Earlier this month I attended a Dance Party. Now before you freak out. . .it was another virtual event, meaning you get to dance by yourself pretending that you’re not. Although I actually enjoy knowing that no one is watching!

But it wasn’t even a Dance Party, but rather a sketch meet up organized by my friend Laurie Wigham of the SF Urban Sketchers group. The rest of the event title was Tiny Desk Musicians, which conjured up miniature people standing on a desk making music. I had to try this!

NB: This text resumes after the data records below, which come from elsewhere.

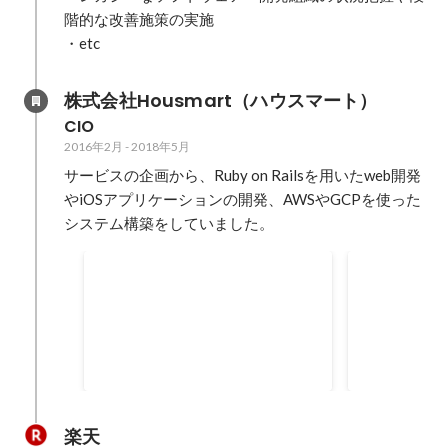
階的な改善施策の実施

・etc
株式会社Housmart（ハウスマート）
CIO
2016年2月
-
2018年5月
サービスの企画から、Ruby on Railsを用いたweb開発
やiOSアプリケーションの開発、AWSやGCPを使った
システム構築をしていました。
Hack Day (Yahoo! Japan)
Fintech Ch
2016 優秀賞
"Bring Yo
賞
楽天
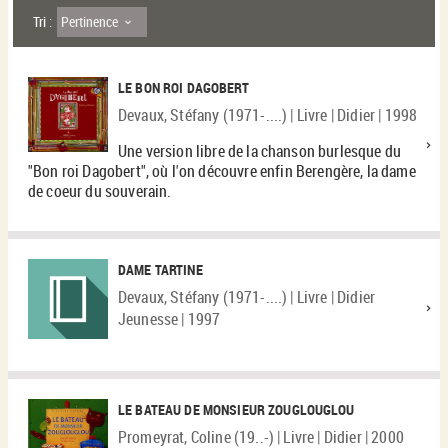
Pertinence
Tri :
LE BON ROI DAGOBERT
Devaux, Stéfany (1971-....) | Livre | Didier | 1998
Une version libre de la chanson burlesque du
"Bon roi Dagobert", où l'on découvre enfin Berengère, la dame
de coeur du souverain.
DAME TARTINE
Devaux, Stéfany (1971-....) | Livre | Didier
Jeunesse | 1997
LE BATEAU DE MONSIEUR ZOUGLOUGLOU
Promeyrat, Coline (19..-) | Livre | Didier | 2000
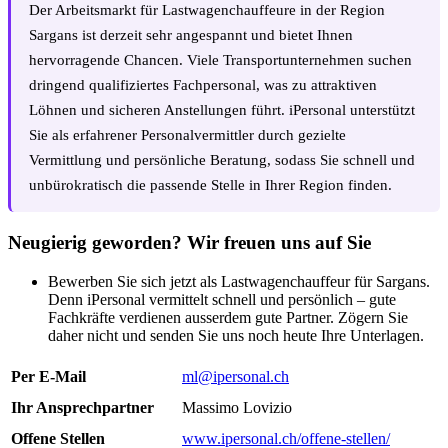
Der Arbeitsmarkt für Lastwagenchauffeure in der Region
Sargans ist derzeit sehr angespannt und bietet Ihnen
hervorragende Chancen. Viele Transportunternehmen suchen
dringend qualifiziertes Fachpersonal, was zu attraktiven
Löhnen und sicheren Anstellungen führt. iPersonal unterstützt
Sie als erfahrener Personalvermittler durch gezielte
Vermittlung und persönliche Beratung, sodass Sie schnell und
unbürokratisch die passende Stelle in Ihrer Region finden.
Neugierig geworden? Wir freuen uns auf Sie
Bewerben Sie sich jetzt als Lastwagenchauffeur für Sargans.
Denn iPersonal vermittelt schnell und persönlich – gute
Fachkräfte verdienen ausserdem gute Partner. Zögern Sie
daher nicht und senden Sie uns noch heute Ihre Unterlagen.
Per E-Mail
ml@ipersonal.ch
Ihr Ansprechpartner
Massimo Lovizio
Offene Stellen
www.ipersonal.ch/offene-stellen/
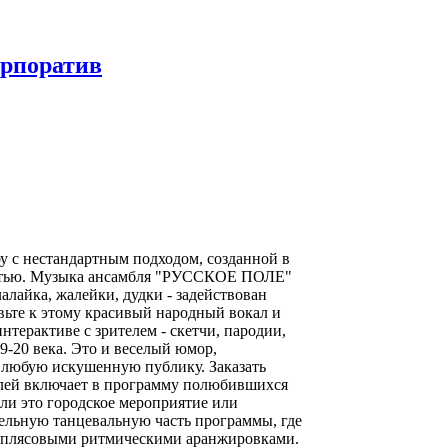
орпоратив
 с нестандартным подходом, созданной в
ностью. Музыка ансамбля "РУССКОЕ ПОЛЕ"
алайка, жалейки, дудки - задействован
ьте к этому красивый народный вокал и
терактиве с зрителем - скетчи, пародии,
9-20 века. Это и веселый юмор,
 любую искушенную публику. Заказать
илей включает в программу полюбившихся
сли это городское мероприятие или
ательную танцевальную часть программы, где
с плясовыми ритмическими аранжировками.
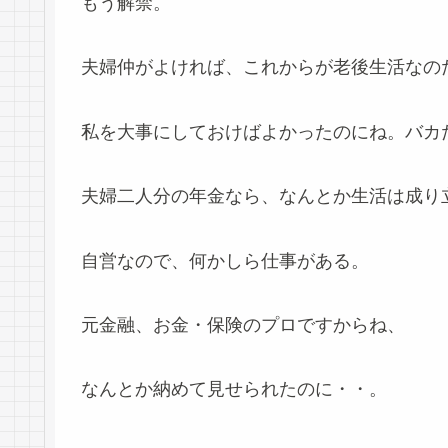
もう解禁。
夫婦仲がよければ、これからが老後生活なの
私を大事にしておけばよかったのにね。バカ
夫婦二人分の年金なら、なんとか生活は成り
自営なので、何かしら仕事がある。
元金融、お金・保険のプロですからね、
なんとか納めて見せられたのに・・。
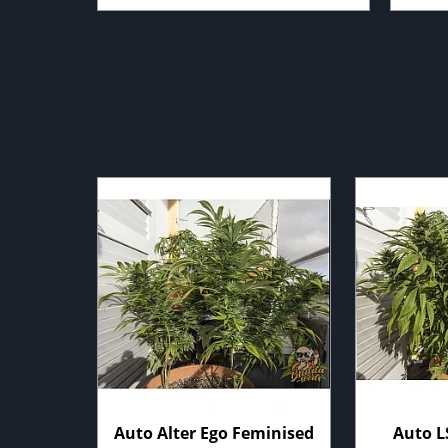
Auto Alter Ego Feminised
Auto L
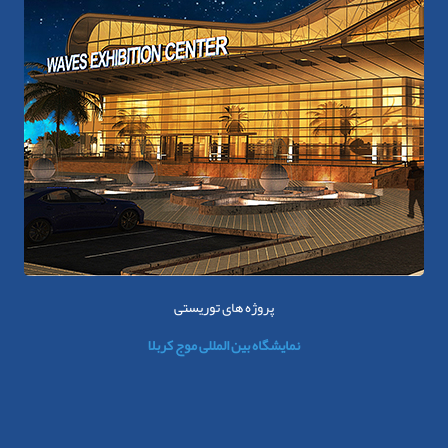
پروژه های توریستی
نمایشگاه بین المللی موج کربلا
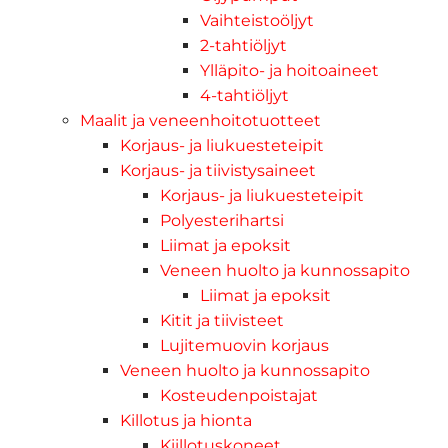
Vaihteistoöljyt
2-tahtiöljyt
Ylläpito- ja hoitoaineet
4-tahtiöljyt
Maalit ja veneenhoitotuotteet
Korjaus- ja liukuesteteipit
Korjaus- ja tiivistysaineet
Korjaus- ja liukuesteteipit
Polyesterihartsi
Liimat ja epoksit
Veneen huolto ja kunnossapito
Liimat ja epoksit
Kitit ja tiivisteet
Lujitemuovin korjaus
Veneen huolto ja kunnossapito
Kosteudenpoistajat
Killotus ja hionta
Kiillotuskoneet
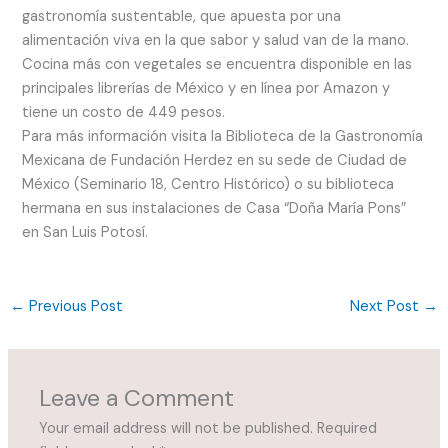
gastronomía sustentable, que apuesta por una
alimentación viva en la que sabor y salud van de la mano.
Cocina más con vegetales se encuentra disponible en las
principales librerías de México y en línea por Amazon y
tiene un costo de 449 pesos.
Para más información visita la Biblioteca de la Gastronomía
Mexicana de Fundación Herdez en su sede de Ciudad de
México (Seminario 18, Centro Histórico) o su biblioteca
hermana en sus instalaciones de Casa “Doña María Pons”
en San Luis Potosí.
←
Previous Post
Next Post
→
Leave a Comment
Your email address will not be published.
Required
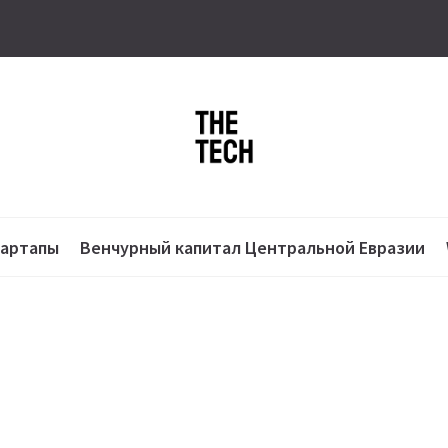
тартапы
Венчурный капитал Центральной Евразии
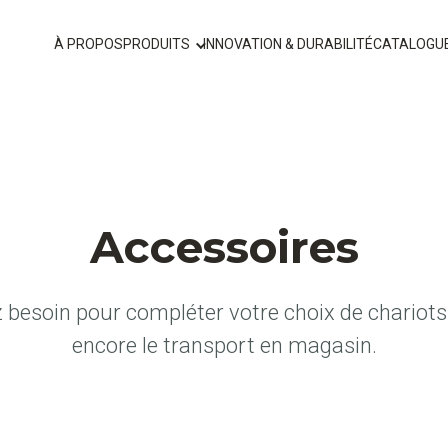
À PROPOS
PRODUITS
INNOVATION & DURABILITÉ
CATALOGU
Accessoires
 besoin pour compléter votre choix de chariots 
encore le transport en magasin.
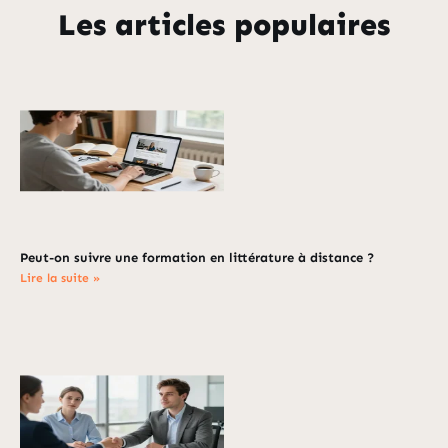
Les articles populaires
Peut-on suivre une formation en littérature à distance ?
Lire la suite »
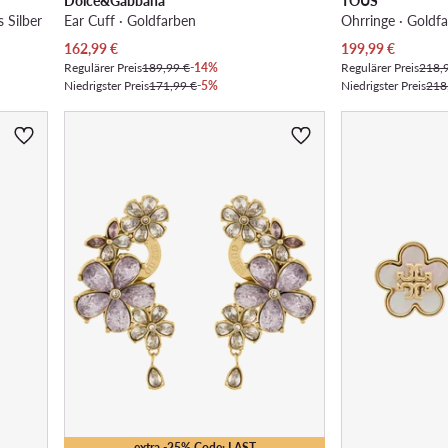
Dolce&Gabbana
TOUS
 Silber
Ear Cuff · Goldfarben
Ohrringe · Goldfa
Aktueller Preis
Aktueller Preis
162,99
€
199,99
€
Regulärer Preis
189,99 €
-14%
Regulärer Preis
218,
Niedrigster Preis
171,99 €
-5%
Niedrigster Preis
218
extra -25% Code: LAST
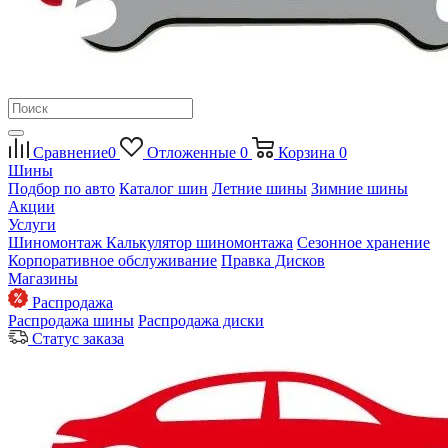
Сравнение
0
Отложенные
0
Корзина
0
Шины
Подбор по авто
Каталог шин
Летние шины
Зимние шины
Акции
Услуги
Шиномонтаж
Калькулятор шиномонтажа
Сезонное хранение
Корпоративное обслуживание
Правка Дисков
Магазины
Распродажа
Распродажа шины
Распродажа диски
Статус заказа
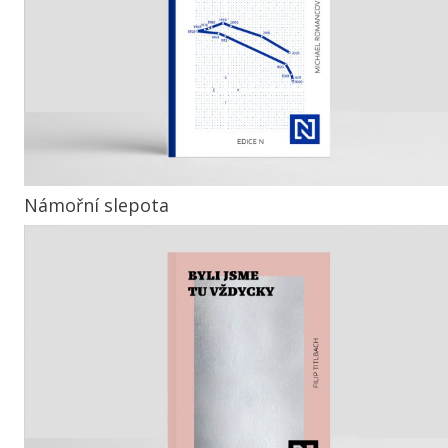
Námořní slepota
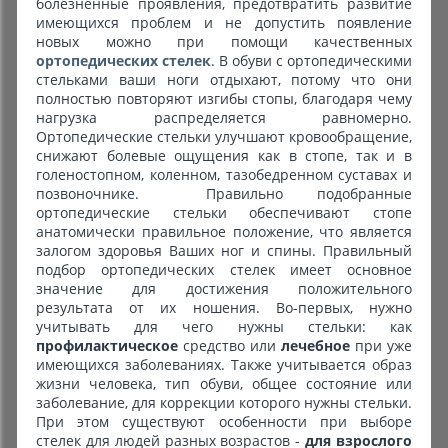
болезненные проявления, предотвратить развитие
имеющихся проблем и не допустить появление
новых можно при помощи качественных
ортопедических стелек
. В обуви с ортопедическими
стельками ваши ноги отдыхают, потому что они
полностью повторяют изгибы стопы, благодаря чему
нагрузка распределяется равномерно.
Ортопедические стельки улучшают кровообращение,
снижают болевые ощущения как в стопе, так и в
голеностопном, коленном, тазобедренном суставах и
позвоночнике. Правильно подобранные
ортопедические стельки обеспечивают стопе
анатомически правильное положение, что является
залогом здоровья Ваших ног и спины. Правильный
подбор ортопедических стелек имеет основное
значение для достижения положительного
результата от их ношения. Во-первых, нужно
учитывать для чего нужны стельки: как
профилактическое
средство или
лечебное
при уже
имеющихся заболеваниях. Также учитывается образ
жизни человека, тип обуви, общее состояние или
заболевание, для коррекции которого нужны стельки.
При этом существуют особенности при выборе
стелек для людей разных возрастов -
для взрослого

And it was better than I imagined. The Tiny Desk Concerts from NPR’s All Songs Considered have featured fabulous musicians performing live at Bob Boilen’s desk in the NPR Music office.  In our Zoom meet up, after introducing ourselves we broke out for an hour to sketch from the video footage, picking the groups we liked and sketching.

I did indeed have to dance for a bit with Cima Funk. I LOVE Funk and these guys had it going on, and they were so much fun to watch.

The Dirty Dozen https://www.npr.org/2020/05/06/849018901/5-tiny-desks-concerts-to-help-you-break-a-sweat took me right back to my pre-pandemic trip to that New Orleans!

Another favorite for listening and sketching was the Tedeschi Trucks Band, with a female vocalist and blues, jazz and more.

Bomba Estereo was not my choice of music but the singer with the orange hair and oversized white glasses was irresistible, visually speaking.

And as I was getting tired, I attempted one more, and was so mesmerized by the music, that I just kept painting and painting, trying to deepen the dark skin tones until I think I overdid it. What to do? Splatter paint, of course.

China Camp

ChinaCamp1

Playing a bit of catch up here. Mid month, before all the lightning and fire business, I spent a sunny morning sketching with friends at the historic China Camp Fishing Village right on the bay waters in San Rafael.

The weathered buildings in this Chinese shrimping outpost, whose heyday was in the 19th century, were so appealing to the eye, with their textured woods and sloping lines. This house belonged to the last Chinese resident there, who ran a little cafe long after the shrimping business had died out.

Now the village is well populated by day with families who are drawn by the uncrowded beach and picnic areas.

The history of discrimination against the Chinese immigrants was a dark chapter in our nation’s history. Regrettably our treatment of immigrants is still appalling in this country. I found myself wishing I could have met Frank Quan before he died in 2016 and heard some of his stories of life on the bay.